(Task objective): Using the listing below, retype exactly the lines starting at the one with "expression analysis of" and ending at the one with "breast cancer (infiltrating", and include both.

(Available data):
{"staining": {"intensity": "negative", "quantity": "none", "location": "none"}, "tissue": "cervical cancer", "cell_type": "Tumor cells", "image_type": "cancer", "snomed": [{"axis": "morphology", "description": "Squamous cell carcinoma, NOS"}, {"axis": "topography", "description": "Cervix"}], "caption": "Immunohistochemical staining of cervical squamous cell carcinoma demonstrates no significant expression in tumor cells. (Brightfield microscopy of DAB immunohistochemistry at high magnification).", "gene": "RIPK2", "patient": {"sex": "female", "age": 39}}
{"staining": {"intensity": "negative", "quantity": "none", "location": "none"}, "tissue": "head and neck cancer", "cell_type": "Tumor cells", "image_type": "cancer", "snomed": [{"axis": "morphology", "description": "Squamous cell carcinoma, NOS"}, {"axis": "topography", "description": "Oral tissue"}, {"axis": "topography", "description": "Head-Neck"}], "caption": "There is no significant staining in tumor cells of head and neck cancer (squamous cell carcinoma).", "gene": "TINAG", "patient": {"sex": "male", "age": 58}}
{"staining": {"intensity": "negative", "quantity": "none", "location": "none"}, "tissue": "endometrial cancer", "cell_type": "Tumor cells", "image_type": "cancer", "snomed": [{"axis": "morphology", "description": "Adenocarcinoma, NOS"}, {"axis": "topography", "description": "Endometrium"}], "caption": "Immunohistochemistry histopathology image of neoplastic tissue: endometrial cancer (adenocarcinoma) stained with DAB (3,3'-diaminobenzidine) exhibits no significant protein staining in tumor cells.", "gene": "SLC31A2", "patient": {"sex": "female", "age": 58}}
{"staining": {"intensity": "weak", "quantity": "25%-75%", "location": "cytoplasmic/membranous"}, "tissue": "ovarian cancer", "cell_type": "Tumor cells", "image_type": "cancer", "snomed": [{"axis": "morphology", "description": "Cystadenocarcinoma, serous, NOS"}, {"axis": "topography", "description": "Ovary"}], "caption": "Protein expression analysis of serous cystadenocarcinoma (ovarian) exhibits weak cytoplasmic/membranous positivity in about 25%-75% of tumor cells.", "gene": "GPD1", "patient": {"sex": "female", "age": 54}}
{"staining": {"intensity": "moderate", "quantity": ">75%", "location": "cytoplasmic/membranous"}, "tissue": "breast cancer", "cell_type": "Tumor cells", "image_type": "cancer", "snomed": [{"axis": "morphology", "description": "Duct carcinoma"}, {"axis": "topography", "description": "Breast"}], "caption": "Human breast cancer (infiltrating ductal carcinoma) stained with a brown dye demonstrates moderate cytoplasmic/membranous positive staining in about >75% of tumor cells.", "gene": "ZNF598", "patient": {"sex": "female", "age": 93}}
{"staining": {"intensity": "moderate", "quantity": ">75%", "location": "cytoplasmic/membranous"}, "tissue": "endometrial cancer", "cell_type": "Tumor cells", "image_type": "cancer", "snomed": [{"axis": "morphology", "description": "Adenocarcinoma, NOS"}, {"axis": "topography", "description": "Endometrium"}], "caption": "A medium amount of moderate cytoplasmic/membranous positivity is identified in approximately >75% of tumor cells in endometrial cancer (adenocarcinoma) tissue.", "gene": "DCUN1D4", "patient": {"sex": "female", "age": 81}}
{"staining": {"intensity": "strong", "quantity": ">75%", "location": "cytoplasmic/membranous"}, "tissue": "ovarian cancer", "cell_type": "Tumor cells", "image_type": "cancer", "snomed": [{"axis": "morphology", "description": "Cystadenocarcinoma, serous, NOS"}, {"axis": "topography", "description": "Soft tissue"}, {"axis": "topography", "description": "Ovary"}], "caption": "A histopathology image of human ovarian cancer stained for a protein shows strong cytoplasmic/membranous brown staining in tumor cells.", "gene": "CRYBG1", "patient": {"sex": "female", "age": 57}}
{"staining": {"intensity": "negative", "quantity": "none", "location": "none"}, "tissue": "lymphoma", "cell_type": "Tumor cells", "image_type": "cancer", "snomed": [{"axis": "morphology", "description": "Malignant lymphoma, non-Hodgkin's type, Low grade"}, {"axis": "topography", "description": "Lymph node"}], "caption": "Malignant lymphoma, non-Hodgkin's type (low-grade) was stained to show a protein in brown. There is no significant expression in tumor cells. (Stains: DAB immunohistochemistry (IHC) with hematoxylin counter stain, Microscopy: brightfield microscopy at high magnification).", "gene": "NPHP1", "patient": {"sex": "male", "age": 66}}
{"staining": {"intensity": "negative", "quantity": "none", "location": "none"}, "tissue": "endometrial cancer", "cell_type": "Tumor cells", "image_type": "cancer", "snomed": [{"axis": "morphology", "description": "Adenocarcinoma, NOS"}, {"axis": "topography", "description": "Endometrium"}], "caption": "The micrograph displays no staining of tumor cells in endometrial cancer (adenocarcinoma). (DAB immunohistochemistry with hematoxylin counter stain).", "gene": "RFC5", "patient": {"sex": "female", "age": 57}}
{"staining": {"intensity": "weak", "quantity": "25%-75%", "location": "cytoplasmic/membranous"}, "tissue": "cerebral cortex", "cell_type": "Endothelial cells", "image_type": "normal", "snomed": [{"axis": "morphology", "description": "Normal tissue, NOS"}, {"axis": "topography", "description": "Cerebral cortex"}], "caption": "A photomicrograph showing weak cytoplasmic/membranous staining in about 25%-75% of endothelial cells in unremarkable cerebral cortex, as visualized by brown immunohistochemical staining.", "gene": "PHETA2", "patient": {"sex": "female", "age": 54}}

(Response area):
{"staining": {"intensity": "weak", "quantity": "25%-75%", "location": "cytoplasmic/membranous"}, "tissue": "ovarian cancer", "cell_type": "Tumor cells", "image_type": "cancer", "snomed": [{"axis": "morphology", "description": "Cystadenocarcinoma, serous, NOS"}, {"axis": "topography", "description": "Ovary"}], "caption": "Protein expression analysis of serous cystadenocarcinoma (ovarian) exhibits weak cytoplasmic/membranous positivity in about 25%-75% of tumor cells.", "gene": "GPD1", "patient": {"sex": "female", "age": 54}}
{"staining": {"intensity": "moderate", "quantity": ">75%", "location": "cytoplasmic/membranous"}, "tissue": "breast cancer", "cell_type": "Tumor cells", "image_type": "cancer", "snomed": [{"axis": "morphology", "description": "Duct carcinoma"}, {"axis": "topography", "description": "Breast"}], "caption": "Human breast cancer (infiltrating ductal carcinoma) stained with a brown dye demonstrates moderate cytoplasmic/membranous positive staining in about >75% of tumor cells.", "gene": "ZNF598", "patient": {"sex": "female", "age": 93}}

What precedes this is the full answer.